In My Father's House: Africa in the Philosophy of CultureIn My Father’s House: Africa in the Philosophy of Culture by Kwame Anthony Appiah
My rating: 5 of 5 stars

Kwame Anthony Appiah successfully describes the difficults involved in relating lived experience in Africa with the globalized agency of Africa as a group. Without hammering the post-colonial apparatus too heavily, Appiah navigates the difficult area of defining what makes Africa Africa from as many points of view simultaneously. For Appaih the post-colonial condition is characterized by a variety of competing identities, groupifications from tribal, regional, racial, national, ethnocentric, religious, eurocentric and otherwise. All of these necessitate that the individual successfully navigate as many areas as possible in order to figure out who they are. Identity is destablized because after we reject nationalism as a modernist aesthetic derived from european identity of the 18th+ centuries, what have we got to replace it with? In post-colonial countries, there is a harsh identity that the educated elites begin to have problems with creating — as their uneducated peers do not have access to the same historic basis to define themselves. Yet having a historic basis means losing the very centeredness of those “good ole days” when we were young, and life seemed very clear and stable.

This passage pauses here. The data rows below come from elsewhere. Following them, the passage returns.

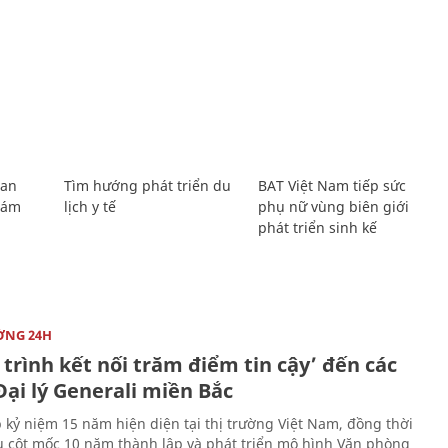
Lan
Tìm hướng phát triển du
BAT Việt Nam tiếp sức
Giám
lịch y tế
phụ nữ vùng biên giới
phát triển sinh kế
ỜNG 24H
trình kết nối trăm điểm tin cậy’ đến các
ại lý Generali miền Bắc
 kỷ niệm 15 năm hiện diện tại thị trường Việt Nam, đồng thời
 cột mốc 10 năm thành lập và phát triển mô hình Văn phòng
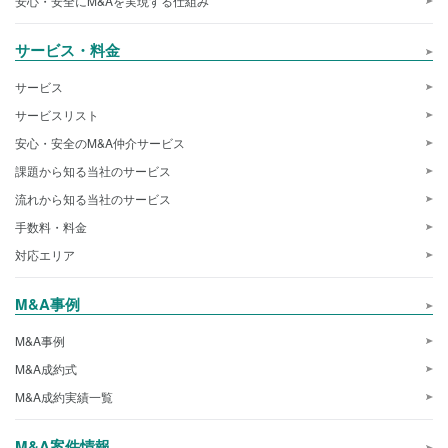
安心・安全にM&Aを実現する仕組み
サービス・料金
サービス
サービスリスト
安心・安全のM&A仲介サービス
課題から知る当社のサービス
流れから知る当社のサービス
手数料・料金
対応エリア
M&A事例
M&A事例
M&A成約式
M&A成約実績一覧
M&A案件情報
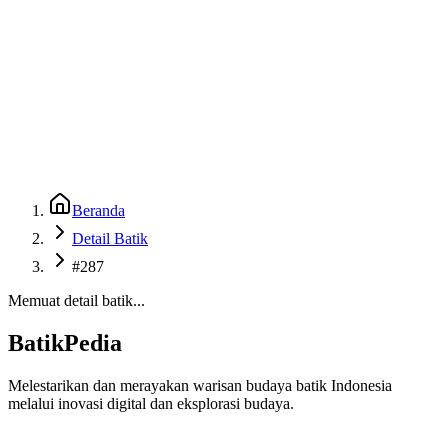
Beranda
Galeri
Museum 3D
GenBatik
Language
Unduh Aplikasi Android
Language
Beranda
Detail Batik
#287
Memuat detail batik...
BatikPedia
Melestarikan dan merayakan warisan budaya batik Indonesia
melalui inovasi digital dan eksplorasi budaya.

We experience some of this daily, in non-colonized countries as well, but our sense of legitimacy is different. The problem of post-colonialism is that all groupings of identity are competing and yet equally legitimate, in some sense. One can’t deal with the world and completely ignore how the world sees one. The problem is complicated by the fact that many Africa groups do not identify with one another, coming from incompatible worlds, speaking a variety of incompatible languages with incompatible customs. The epilogue Appiah provides detailing his father’s identity and how his father’s death presented a complicated problem dealing with different competing sensibilities of how to honor the man and yet submit to the variety of powers that be.

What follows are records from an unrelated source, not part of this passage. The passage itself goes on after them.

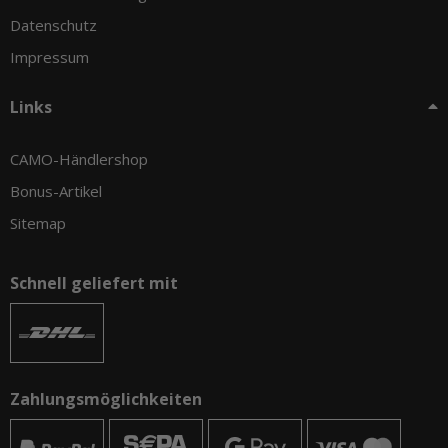
Datenschutz
Impressum
Links
CAMO-Händlershop
Bonus-Artikel
Sitemap
Schnell geliefert mit
Zahlungsmöglichkeiten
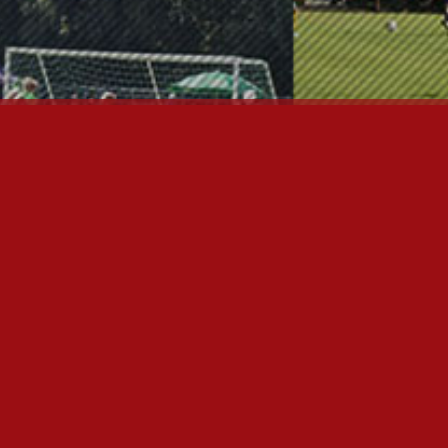
ÄÄSIVUT
nfo
utiset
alaute
ulospalvelu
uvagalleria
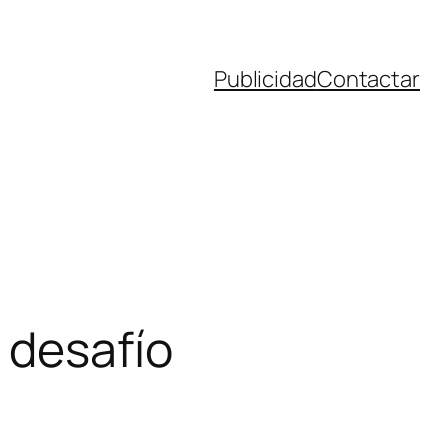
Publicidad
Contactar
r desafío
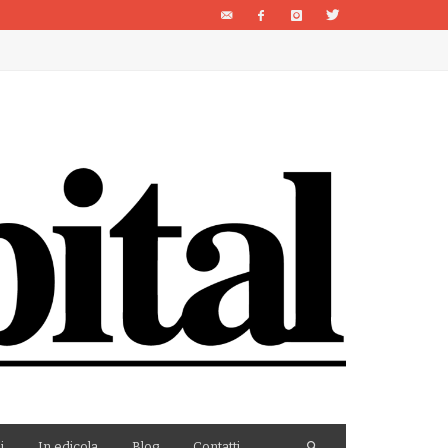
i
In edicola
Blog
Contatti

All in all, a good read, one which suggests that the solution is of yet an unnamed composite identity that only time can seal. Appiah is aspecially adept at navigating the different areas of art, capitalistation, globalisation and identities that characterize a contemporary Africa, a final global limit of capitalist hegemony that is constructed from the top down, leaving the middle confused as to the desired orientation. It’s not a matter of having too many choices, it’s a matter of not even knowing what the proper choice can be, as the competing value systems require constant renegotiation, differentiation and redifferentiation depending on the the multivalience of the identities of the actors on the ground.